In Adam Grant's LinkedIn post, the Wharton professor and NYT writer noted that "the feedback sandwich doesn't taste as good as it looks." It may have been effective in giving appraisals before but may need to be stopped now.
First of all, the concept has been widely known and may have been ill=used most of the time. Now, when leaders compliment their team members, people brace themselves for the negative part to come. This, in turn, makes the whole thing seem insincere.
Second, if ever bosses are able to convey the positive comments with authenticity and sincerity, this could have an adverse effect on the negative feedback. It is highly likely that the listener will only be able to remember the first and last statements while discounting the middle - this is called the primacy and recency effect.
As leaders, sometimes it's important to go ahead and give the negative feedback directly. Just make sure that you explain why you're giving the criticism and certify that you have your team member's back.
It is also important to talk as a friend. Don't make it a boss vs. employee thing. Ask if the individual contributor is open to receiving feedback and listen to their suggestions as well.
According to LifeHacker, another tool that leaders could use is the "What I Like..." feedback model.

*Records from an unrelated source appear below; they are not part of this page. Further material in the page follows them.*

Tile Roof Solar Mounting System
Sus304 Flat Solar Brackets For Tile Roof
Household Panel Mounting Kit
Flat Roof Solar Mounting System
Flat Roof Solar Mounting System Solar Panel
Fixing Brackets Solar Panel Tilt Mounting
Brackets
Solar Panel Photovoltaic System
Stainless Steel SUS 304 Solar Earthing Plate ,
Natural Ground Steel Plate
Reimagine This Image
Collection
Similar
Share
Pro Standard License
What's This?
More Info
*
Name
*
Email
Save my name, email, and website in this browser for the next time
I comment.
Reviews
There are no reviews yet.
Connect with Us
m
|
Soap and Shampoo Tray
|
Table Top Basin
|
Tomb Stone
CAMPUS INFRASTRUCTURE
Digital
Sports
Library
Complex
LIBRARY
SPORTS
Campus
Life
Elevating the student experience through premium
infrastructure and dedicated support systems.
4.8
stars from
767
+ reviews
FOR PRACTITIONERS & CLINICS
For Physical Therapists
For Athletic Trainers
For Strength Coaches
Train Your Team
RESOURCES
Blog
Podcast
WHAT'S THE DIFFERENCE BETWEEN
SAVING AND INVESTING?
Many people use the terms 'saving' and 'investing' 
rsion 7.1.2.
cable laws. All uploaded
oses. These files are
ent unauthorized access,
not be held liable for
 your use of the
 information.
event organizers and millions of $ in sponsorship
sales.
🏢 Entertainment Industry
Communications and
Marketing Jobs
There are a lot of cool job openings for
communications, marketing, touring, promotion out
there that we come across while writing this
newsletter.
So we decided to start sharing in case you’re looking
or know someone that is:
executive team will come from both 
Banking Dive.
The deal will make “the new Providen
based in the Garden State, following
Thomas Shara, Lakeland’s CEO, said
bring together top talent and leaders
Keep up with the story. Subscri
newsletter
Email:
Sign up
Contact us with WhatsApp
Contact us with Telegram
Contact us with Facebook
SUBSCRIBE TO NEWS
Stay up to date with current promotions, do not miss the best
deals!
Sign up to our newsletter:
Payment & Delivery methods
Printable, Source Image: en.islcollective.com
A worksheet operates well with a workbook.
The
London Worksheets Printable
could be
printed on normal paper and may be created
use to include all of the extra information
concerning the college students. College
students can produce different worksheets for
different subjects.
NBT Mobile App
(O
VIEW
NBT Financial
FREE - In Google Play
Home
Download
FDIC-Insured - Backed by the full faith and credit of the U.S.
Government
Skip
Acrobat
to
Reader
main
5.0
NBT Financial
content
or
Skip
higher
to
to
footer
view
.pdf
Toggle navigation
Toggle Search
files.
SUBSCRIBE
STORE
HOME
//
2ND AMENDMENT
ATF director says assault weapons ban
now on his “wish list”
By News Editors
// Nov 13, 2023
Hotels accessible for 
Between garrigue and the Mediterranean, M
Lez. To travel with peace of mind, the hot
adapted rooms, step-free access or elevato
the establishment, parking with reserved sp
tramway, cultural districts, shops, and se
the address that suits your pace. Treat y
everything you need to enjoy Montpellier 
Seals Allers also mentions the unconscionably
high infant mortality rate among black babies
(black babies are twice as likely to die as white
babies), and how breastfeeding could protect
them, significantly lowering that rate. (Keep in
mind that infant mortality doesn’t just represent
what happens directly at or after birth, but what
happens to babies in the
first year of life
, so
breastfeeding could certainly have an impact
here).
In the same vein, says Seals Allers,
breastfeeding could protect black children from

Apparently, this is especially helpful when dealing with extra sensitive people by working around things or words that triggers defenses.
The model is composed of telling the person about what you like about his or her work. Make sure to give concrete and specific examples as well as explain why you like it.
Next, you can then suggest ways to improve by saying, "What would make me like it even more is..." This way, you are not just telling them that they're doing great, you also provide opportunities for growth and making their work better.